Por Leonardo Martinelli
No mundo de hoje, onde diferentes povos e nações são intensamente influenciados por elementos da cultura anglo-americana (tais como o cinema, seriados de TV, literatura, o pop e o rock’n roll, por exemplo), e como consequência, um mundo que tem o inglês como uma espécie de idioma universal, pode parecer estranho falarmos de uma Inglaterra fascinada pela música italiana, pela sonoridade melodiosa de seu idioma e que tinha como verdadeiro ídolos cantoras e cantores exportados a peso de ouro de diversos pontos da Península Itálica.
A bem da verdade, não era apenas a Inglaterra que estava sob o jugo do “imperialismo italiano” que dominou a música ocidental entre os séculos XVII e XVIII, pois não havia no Velho Mundo teatro que não fizesse ressoar óperas e árias de uma quantidade enorme de compositores italianos. Apenas a França e a música em torno da corte de Versalhes chegaram a configurar algum tipo de soberania nacional ao estabelecer uma identidade musical própria, mas ainda assim com alcance e influência muito limitados se comparado ao poder da música italiana, ela própria uma espécie de linguagem universal que mesmo compositores nascidos em outros países procuravam aprender e se familiarizar, tal como ocorreu com o alemão Georg Friedrich Händel (1685-1759).
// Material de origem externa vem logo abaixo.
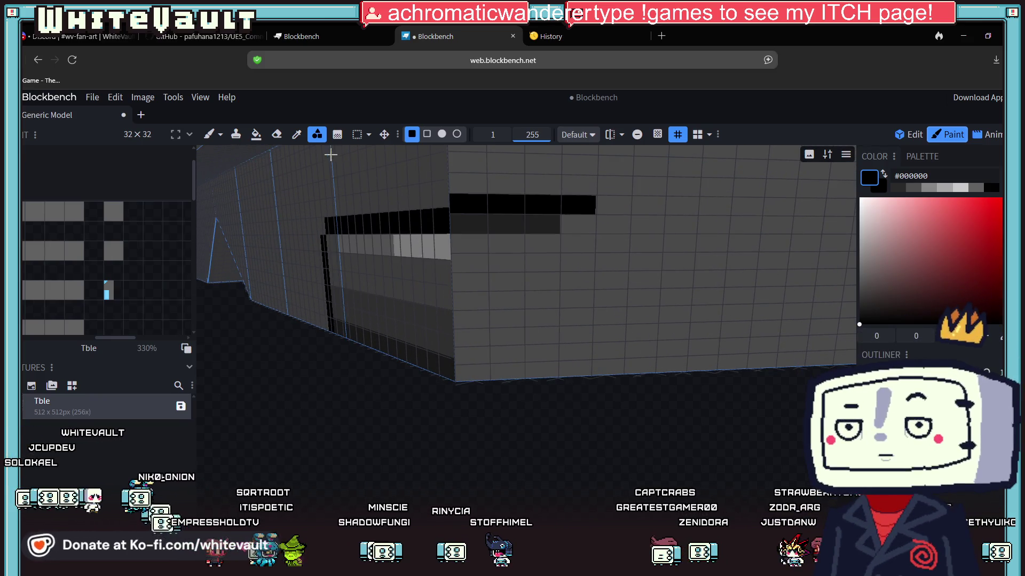
pyautogui.click(297, 134)
pyautogui.click(742, 221)
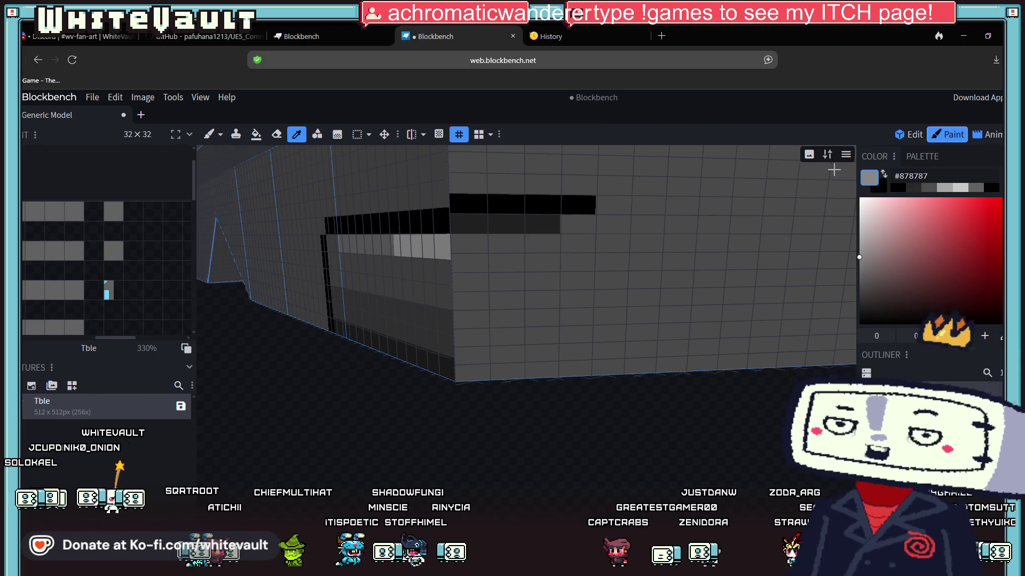
pyautogui.click(209, 134)
pyautogui.moveTo(474, 233); pyautogui.dragTo(574, 221)
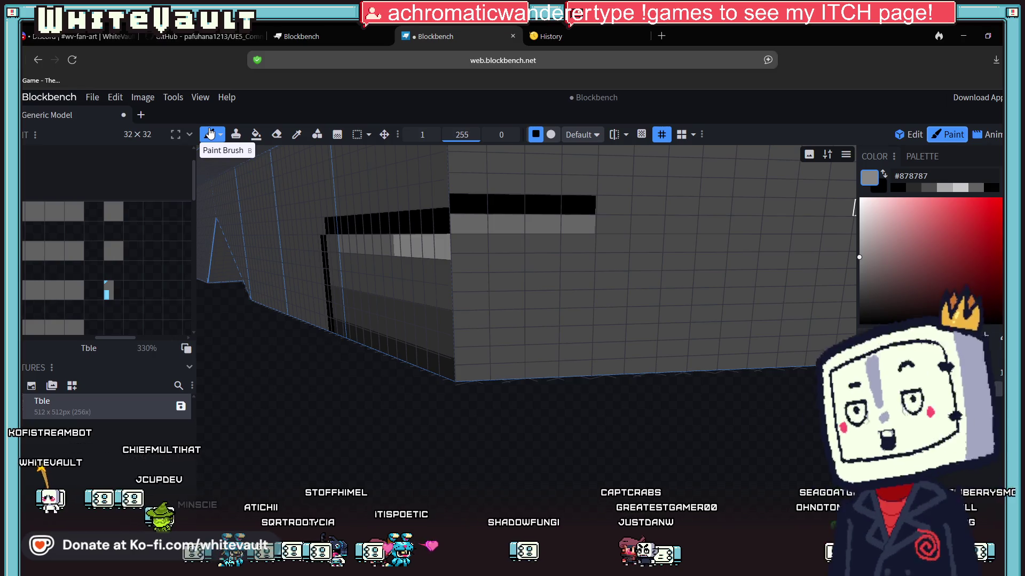
# Select the large end face in Edit mode and trial a UV shift, undoing it
pyautogui.click(923, 138)
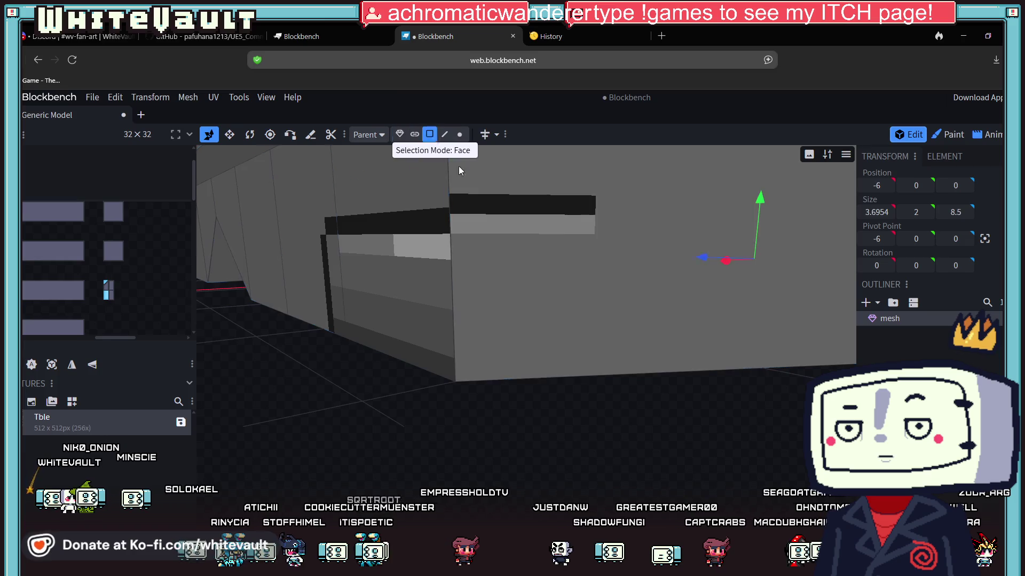
pyautogui.click(533, 288)
pyautogui.scroll(-3, 137, 276)
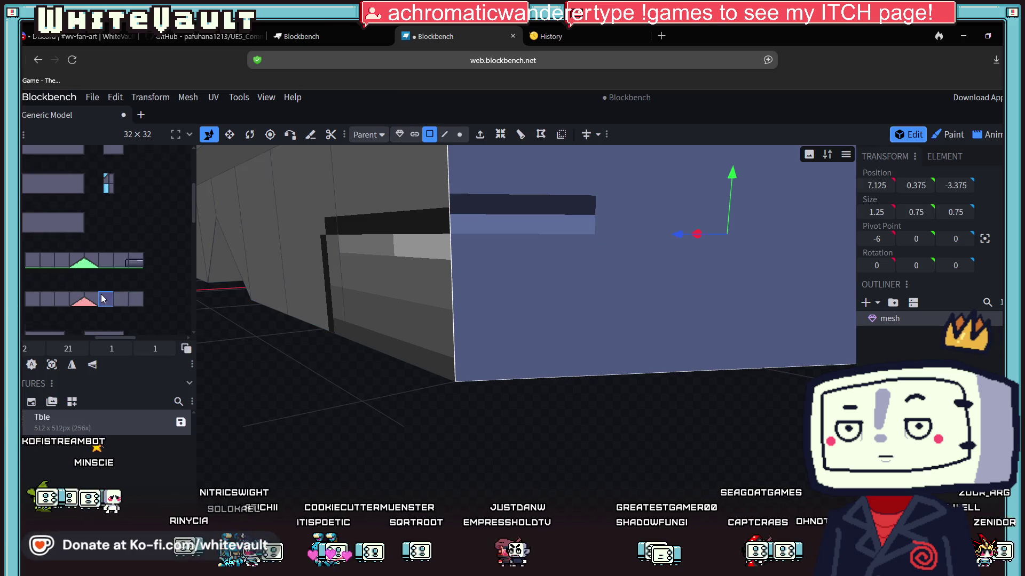
pyautogui.moveTo(118, 338); pyautogui.dragTo(44, 338)
pyautogui.scroll(-5, 100, 298)
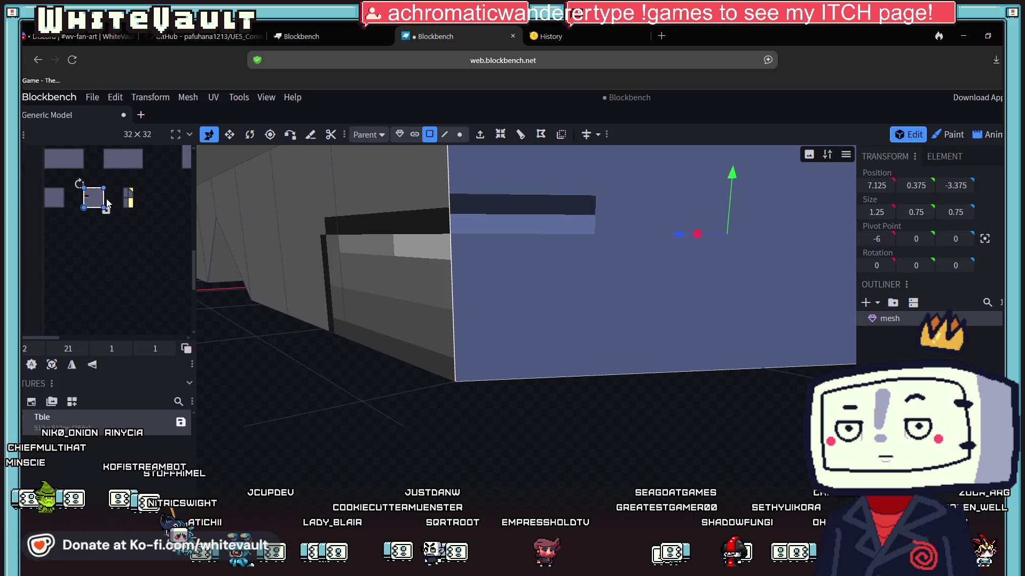
pyautogui.scroll(4, 86, 188)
Natural da pequena cidade saxã de Halle an der Saale (no centro-leste da Alemanha), Händel iniciou seus estudos musicais a contragosto do pai, um bem-sucedido cirurgião-barbeiro que tinha para o filho planos para que ele se tornasse advogado. Entretanto, com o passar do tempo, o incomum talento do jovem Georg Friedrich ficou evidente e o pai foi gentilmente incentivado a apoiar a carreira musical do filho próprio pelo Duque de Weissenfels.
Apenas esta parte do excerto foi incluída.